The IRS addressed each category of worker as follows:

  • Administrative and teaching staff. The IRS concluded that lodging provided to these workers did not satisfy all three of the requirements of section 119, and accordingly the value of their lodging was taxable. The IRS did not dispute the fact that the administrative and teaching staffs were considered by school officials to be “on call” around the clock and were occasionally summoned to the central campus area after hours. The IRS noted that “the ability of the administrative and teaching staffs to respond to an emergency would not suffer … if they lived a ten-minute drive away” (i.e., off campus). The IRS stressed that:

    [N]o substantial portion of the school activities are conducted in the lodging occupied by the administrative and teaching staffs (including the lodging provided to the math teacher, chaplain, and choirmaster in the central campus area). The school does not require the administrative and teaching staffs to perform services in their homes. The requirement that they meet regularly with members of their advisory groups and perform duties outside the classroom does not impose upon them the obligation to meet with students in their homes. The school admits that most contacts take place on the central campus area or off-campus, i.e., on field trips, at athletic events or monthly dinner outings with their advisory groups. We believe that the evidence of occasional visits by students to staff residences is insufficient to elevate the lodging to being “on the business premises” functionally for the purposes of section 119(a) of the Code.
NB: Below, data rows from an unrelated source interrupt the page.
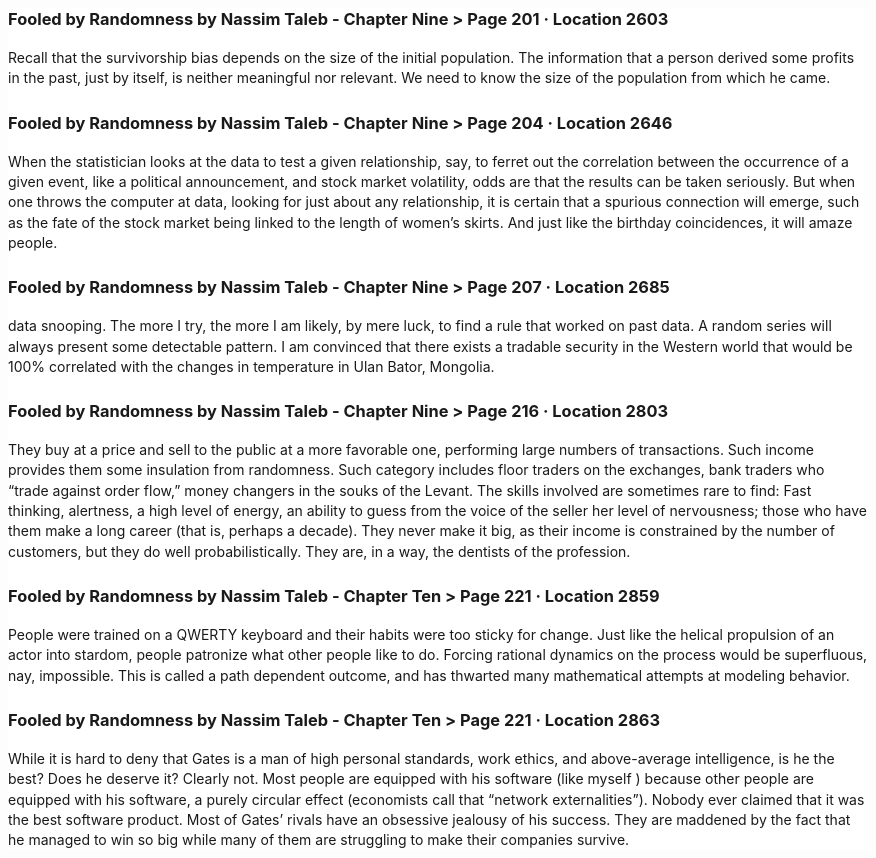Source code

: ### Fooled by Randomness by Nassim Taleb - Chapter Nine > Page 201 · Location 2603

Recall that the survivorship bias depends on the size of the initial population. The information that a person derived some profits in the past, just by itself, is neither meaningful nor relevant. We need to know the size of the population from which he came.

### Fooled by Randomness by Nassim Taleb - Chapter Nine > Page 204 · Location 2646

When the statistician looks at the data to test a given relationship, say, to ferret out the correlation between the occurrence of a given event, like a political announcement, and stock market volatility, odds are that the results can be taken seriously. But when one throws the computer at data, looking for just about any relationship, it is certain that a spurious connection will emerge, such as the fate of the stock market being linked to the length of women’s skirts. And just like the birthday coincidences, it will amaze people.

### Fooled by Randomness by Nassim Taleb - Chapter Nine > Page 207 · Location 2685

data snooping. The more I try, the more I am likely, by mere luck, to find a rule that worked on past data. A random series will always present some detectable pattern. I am convinced that there exists a tradable security in the Western world that would be 100% correlated with the changes in temperature in Ulan Bator, Mongolia.

### Fooled by Randomness by Nassim Taleb - Chapter Nine > Page 216 · Location 2803

They buy at a price and sell to the public at a more favorable one, performing large numbers of transactions. Such income provides them some insulation from randomness. Such category includes floor traders on the exchanges, bank traders who “trade against order flow,” money changers in the souks of the Levant. The skills involved are sometimes rare to find: Fast thinking, alertness, a high level of energy, an ability to guess from the voice of the seller her level of nervousness; those who have them make a long career (that is, perhaps a decade). They never make it big, as their income is constrained by the number of customers, but they do well probabilistically. They are, in a way, the dentists of the profession.

### Fooled by Randomness by Nassim Taleb - Chapter Ten > Page 221 · Location 2859

People were trained on a QWERTY keyboard and their habits were too sticky for change. Just like the helical propulsion of an actor into stardom, people patronize what other people like to do. Forcing rational dynamics on the process would be superfluous, nay, impossible. This is called a path dependent outcome, and has thwarted many mathematical attempts at modeling behavior.

### Fooled by Randomness by Nassim Taleb - Chapter Ten > Page 221 · Location 2863

While it is hard to deny that Gates is a man of high personal standards, work ethics, and above-average intelligence, is he the best? Does he deserve it? Clearly not. Most people are equipped with his software (like myself ) because other people are equipped with his software, a purely circular effect (economists call that “network externalities”). Nobody ever claimed that it was the best software product. Most of Gates’ rivals have an obsessive jealousy of his success. They are maddened by the fact that he managed to win so big while many of them are struggling to make their companies survive.

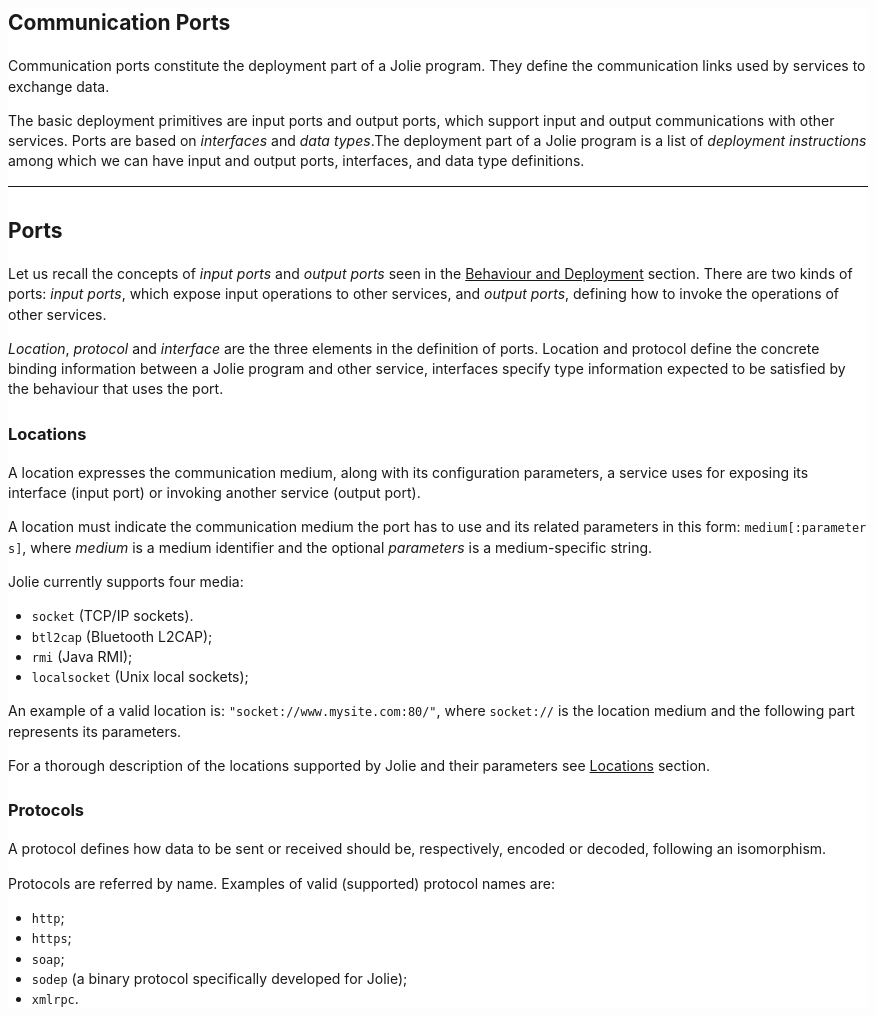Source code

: ## Communication Ports

Communication ports constitute the deployment part of a Jolie program. They define the communication links used by services to exchange data.

The basic deployment primitives are input ports and output ports, which support input and output communications with other services. Ports are based on *interfaces* and *data types*.The deployment part of a Jolie program is a list of *deployment instructions* among which we can have input and output ports, interfaces, and data type definitions.

---

## Ports

Let us recall the concepts of *input ports* and *output ports* seen in the [Behaviour and Deployment](getting_started/behavior_and_deployment) section. There are two kinds of ports: *input ports*, which expose input operations to other services, and *output ports*, defining how to invoke the operations of other services.

*Location*, *protocol* and *interface* are the three elements in the definition of ports. 
Location and protocol define the concrete binding information between a Jolie program and other service, interfaces specify type information expected to be satisfied by the behaviour that uses the port. 

### Locations

A location expresses the communication medium, along with its configuration parameters, a service uses for exposing its interface (input port) or invoking another service (output port). 

A location must indicate the communication medium the port has to use and its related parameters in this form: `medium[:parameters]`, where *medium* is a medium identifier and the optional *parameters* is a medium-specific string.

Jolie currently supports four media:

- `socket` (TCP/IP sockets).
- `btl2cap` (Bluetooth L2CAP);
- `rmi` (Java RMI);
- `localsocket` (Unix local sockets);

An example of a valid location is: `"socket://www.mysite.com:80/"`, where `socket://` is the location medium and the following part represents its parameters.

For a thorough description of the locations supported by Jolie and their parameters see [Locations](location/introduction) section.

### Protocols

A protocol defines how data to be sent or received should be, respectively, encoded or decoded, following an isomorphism. 

Protocols are referred by name. Examples of valid (supported) protocol names are:

- `http`;
- `https`;
- `soap`;
- `sodep` (a binary protocol specifically developed for Jolie);
- `xmlrpc`.
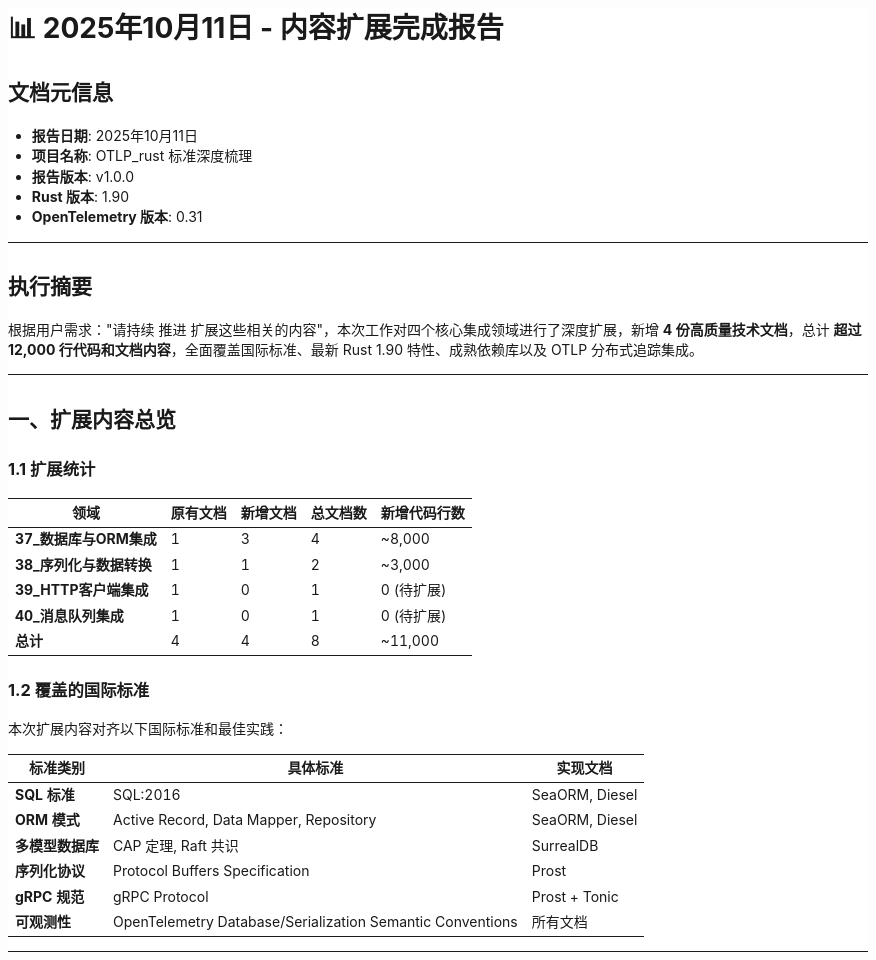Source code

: # 📊 2025年10月11日 - 内容扩展完成报告

## 文档元信息

- **报告日期**: 2025年10月11日
- **项目名称**: OTLP_rust 标准深度梳理
- **报告版本**: v1.0.0
- **Rust 版本**: 1.90
- **OpenTelemetry 版本**: 0.31

---

## 执行摘要

根据用户需求："请持续 推进 扩展这些相关的内容"，本次工作对四个核心集成领域进行了深度扩展，新增 **4 份高质量技术文档**，总计 **超过 12,000 行代码和文档内容**，全面覆盖国际标准、最新 Rust 1.90 特性、成熟依赖库以及 OTLP 分布式追踪集成。

---

## 一、扩展内容总览

### 1.1 扩展统计

| 领域 | 原有文档 | 新增文档 | 总文档数 | 新增代码行数 |
|------|---------|---------|---------|------------|
| **37_数据库与ORM集成** | 1 | 3 | 4 | ~8,000 |
| **38_序列化与数据转换** | 1 | 1 | 2 | ~3,000 |
| **39_HTTP客户端集成** | 1 | 0 | 1 | 0 (待扩展) |
| **40_消息队列集成** | 1 | 0 | 1 | 0 (待扩展) |
| **总计** | 4 | 4 | 8 | ~11,000 |

### 1.2 覆盖的国际标准

本次扩展内容对齐以下国际标准和最佳实践：

| 标准类别 | 具体标准 | 实现文档 |
|----------|---------|---------|
| **SQL 标准** | SQL:2016 | SeaORM, Diesel |
| **ORM 模式** | Active Record, Data Mapper, Repository | SeaORM, Diesel |
| **多模型数据库** | CAP 定理, Raft 共识 | SurrealDB |
| **序列化协议** | Protocol Buffers Specification | Prost |
| **gRPC 规范** | gRPC Protocol | Prost + Tonic |
| **可观测性** | OpenTelemetry Database/Serialization Semantic Conventions | 所有文档 |

---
  • Evening shift nurse and the dorm parents. The IRS concluded that lodging provided to these workers met the “convenience of the employer” and the “condition of employment” tests, since “the nurse and the dorm parents are on duty during the evenings to respond to school emergencies and perform substantial services for the school at their dwellings.”
  • Maintenance workers. The IRS concluded that lodging provided to the eight maintenance workers residing beyond the central campus area did not meet the “convenience of the employer” and the “condition of employment” tests since “maintenance emergencies occur infrequently … [and] there is no other evidence to suggest that the off-hours operation of the school requires nine maintenance workers to be available for duty at all times.” Further, “[t]he fact that the plant manager lives off-campus suggests that a response time of greater than a few minutes to the occasional emergency would be adequate, particularly when considered in conjunction with the fact that one member of the maintenance staff resides in the central campus area.” However, the IRS concluded that the lodging provided to the maintenance worker in the administration building may meet the “convenience of the employer” and the “condition of employment” tests. It did not have enough information to make a final decision with respect to this worker. IRS Private Letter Ruling 9404005.